Many reforestation projects by private landowners can also qualify for state and federal cost share assistance. In the south, common pine species planted are loblolly, slash, shortleaf, and longleaf. Choose the tree that is right for your region and site conditions.

Both state and private tree nurseries are excellent sources for pine seedlings. Purchase seedlings that originated from a seed source close to your property. Two types of seedlings are planted in the south: bare root and containerized. Bare root seedlings are usually adequate under most conditions. Containerized seedlings, while more expensive, are better suited for some species such as longleaf pine. Containerized longleaf usually have much better survival rates than bare root seedlings.

Site preparation is critical in order to ensure the establishment of the new forest. Site preparation controls competing vegetation, removes logging debris, and often prepares the soil before planting. Site prep can be mechanical, chemical, or a combination of both.

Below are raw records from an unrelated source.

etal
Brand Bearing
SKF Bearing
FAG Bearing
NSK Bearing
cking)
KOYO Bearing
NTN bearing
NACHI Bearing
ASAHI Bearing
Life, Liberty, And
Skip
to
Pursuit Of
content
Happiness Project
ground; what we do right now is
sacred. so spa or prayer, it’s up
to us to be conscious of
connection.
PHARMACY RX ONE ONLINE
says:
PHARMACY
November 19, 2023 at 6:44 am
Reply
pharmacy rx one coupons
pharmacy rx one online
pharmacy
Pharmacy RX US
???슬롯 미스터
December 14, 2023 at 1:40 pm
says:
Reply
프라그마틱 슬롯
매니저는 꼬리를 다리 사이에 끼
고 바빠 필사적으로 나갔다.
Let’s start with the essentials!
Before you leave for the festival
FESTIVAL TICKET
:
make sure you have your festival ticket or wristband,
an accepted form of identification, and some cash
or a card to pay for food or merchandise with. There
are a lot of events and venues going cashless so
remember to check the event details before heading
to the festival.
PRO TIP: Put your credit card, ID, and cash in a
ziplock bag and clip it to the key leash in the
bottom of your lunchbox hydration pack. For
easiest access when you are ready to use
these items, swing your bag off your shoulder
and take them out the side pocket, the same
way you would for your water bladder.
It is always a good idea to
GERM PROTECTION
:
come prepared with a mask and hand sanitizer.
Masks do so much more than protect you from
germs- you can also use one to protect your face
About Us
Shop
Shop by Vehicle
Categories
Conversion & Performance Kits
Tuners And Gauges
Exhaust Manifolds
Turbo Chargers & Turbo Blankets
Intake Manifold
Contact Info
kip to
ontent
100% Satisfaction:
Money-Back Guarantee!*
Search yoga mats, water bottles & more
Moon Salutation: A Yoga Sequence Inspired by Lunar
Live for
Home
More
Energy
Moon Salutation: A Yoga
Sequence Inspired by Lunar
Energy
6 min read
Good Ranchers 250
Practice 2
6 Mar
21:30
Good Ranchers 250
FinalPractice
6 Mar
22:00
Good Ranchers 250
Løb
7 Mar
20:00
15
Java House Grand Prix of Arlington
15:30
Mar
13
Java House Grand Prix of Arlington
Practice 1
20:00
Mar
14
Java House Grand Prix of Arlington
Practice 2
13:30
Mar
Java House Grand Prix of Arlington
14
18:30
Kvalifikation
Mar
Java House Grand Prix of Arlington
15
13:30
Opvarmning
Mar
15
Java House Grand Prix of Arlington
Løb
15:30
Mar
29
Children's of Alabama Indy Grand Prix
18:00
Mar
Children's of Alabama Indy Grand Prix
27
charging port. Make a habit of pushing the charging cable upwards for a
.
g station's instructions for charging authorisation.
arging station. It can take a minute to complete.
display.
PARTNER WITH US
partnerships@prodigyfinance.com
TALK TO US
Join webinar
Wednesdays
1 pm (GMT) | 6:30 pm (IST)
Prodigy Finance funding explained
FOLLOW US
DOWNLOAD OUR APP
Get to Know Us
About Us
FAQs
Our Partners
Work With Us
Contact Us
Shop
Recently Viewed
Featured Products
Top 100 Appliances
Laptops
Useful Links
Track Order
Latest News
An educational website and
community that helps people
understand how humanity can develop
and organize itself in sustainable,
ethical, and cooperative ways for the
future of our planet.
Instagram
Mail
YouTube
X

A tree planting contractor must be experienced and provide references. We commonly prefer using the same contractor to do the site prep and planting. That way, two different contractors cannot point fingers at each other if there is a problem with tree survival.

Supervising the planting operation and conducting a survival check after the first growing season will help to ensure that the contractor does a good job.

Site prep and planting is not cheap. However, the cost is usually offset by the better rate of return earned on a well-managed forest. It is best to set aside a portion of the proceeds of the timber sale for reforestation. If the profit is plowed back into the forest, there will be an increased land value and return on investment.

There are cost-share programs available to help offset the initial cost associated with site prep and planting. State forestry agencies, university extension foresters, and the Forest Landowners Association are good sources of current reforestation costs.